Instructions to follow: Reproduce each line from the first in the data through the line that contains "left ear: (725, 234)" exactly; give nothing else.

Items from a data source:
------
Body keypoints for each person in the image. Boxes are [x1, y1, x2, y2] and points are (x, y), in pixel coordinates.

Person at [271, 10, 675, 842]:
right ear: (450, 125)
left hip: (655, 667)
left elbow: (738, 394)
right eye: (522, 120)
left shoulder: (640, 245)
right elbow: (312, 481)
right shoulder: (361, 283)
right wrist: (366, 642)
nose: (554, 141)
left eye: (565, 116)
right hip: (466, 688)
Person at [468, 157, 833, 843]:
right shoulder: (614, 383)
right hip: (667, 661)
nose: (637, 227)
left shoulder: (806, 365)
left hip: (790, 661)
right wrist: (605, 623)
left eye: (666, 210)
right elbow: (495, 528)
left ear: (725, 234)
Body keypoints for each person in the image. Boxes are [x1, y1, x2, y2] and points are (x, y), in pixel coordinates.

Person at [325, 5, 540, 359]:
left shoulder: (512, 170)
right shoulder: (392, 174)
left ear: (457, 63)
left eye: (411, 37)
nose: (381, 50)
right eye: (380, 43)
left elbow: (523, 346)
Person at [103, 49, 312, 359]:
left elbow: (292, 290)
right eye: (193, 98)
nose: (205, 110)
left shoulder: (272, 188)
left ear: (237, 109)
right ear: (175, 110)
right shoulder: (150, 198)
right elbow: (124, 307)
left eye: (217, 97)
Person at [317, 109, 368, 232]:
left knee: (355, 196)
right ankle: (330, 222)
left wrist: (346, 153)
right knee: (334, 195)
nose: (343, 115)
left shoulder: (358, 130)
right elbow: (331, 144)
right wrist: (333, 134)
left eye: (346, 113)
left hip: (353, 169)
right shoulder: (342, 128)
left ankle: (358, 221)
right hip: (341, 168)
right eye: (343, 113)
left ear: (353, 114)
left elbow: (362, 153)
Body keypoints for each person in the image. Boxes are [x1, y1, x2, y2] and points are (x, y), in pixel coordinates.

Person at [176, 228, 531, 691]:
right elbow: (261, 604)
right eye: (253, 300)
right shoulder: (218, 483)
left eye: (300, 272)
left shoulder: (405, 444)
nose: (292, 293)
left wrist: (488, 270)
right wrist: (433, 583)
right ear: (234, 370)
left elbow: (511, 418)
------
Output below:
Body keypoints for each person in the image. Boxes are [x1, y1, x2, y2] and points are (x, y), in pixel coordinates.

Person at [271, 10, 675, 842]:
right ear: (450, 125)
left hip: (655, 667)
left elbow: (738, 394)
right eye: (522, 120)
left shoulder: (640, 245)
right elbow: (312, 481)
right shoulder: (361, 283)
right wrist: (366, 642)
nose: (554, 141)
left eye: (565, 116)
right hip: (466, 688)
Person at [468, 157, 833, 843]:
right shoulder: (614, 383)
right hip: (667, 661)
nose: (637, 227)
left shoulder: (806, 365)
left hip: (790, 661)
right wrist: (605, 623)
left eye: (666, 210)
right elbow: (495, 528)
left ear: (725, 234)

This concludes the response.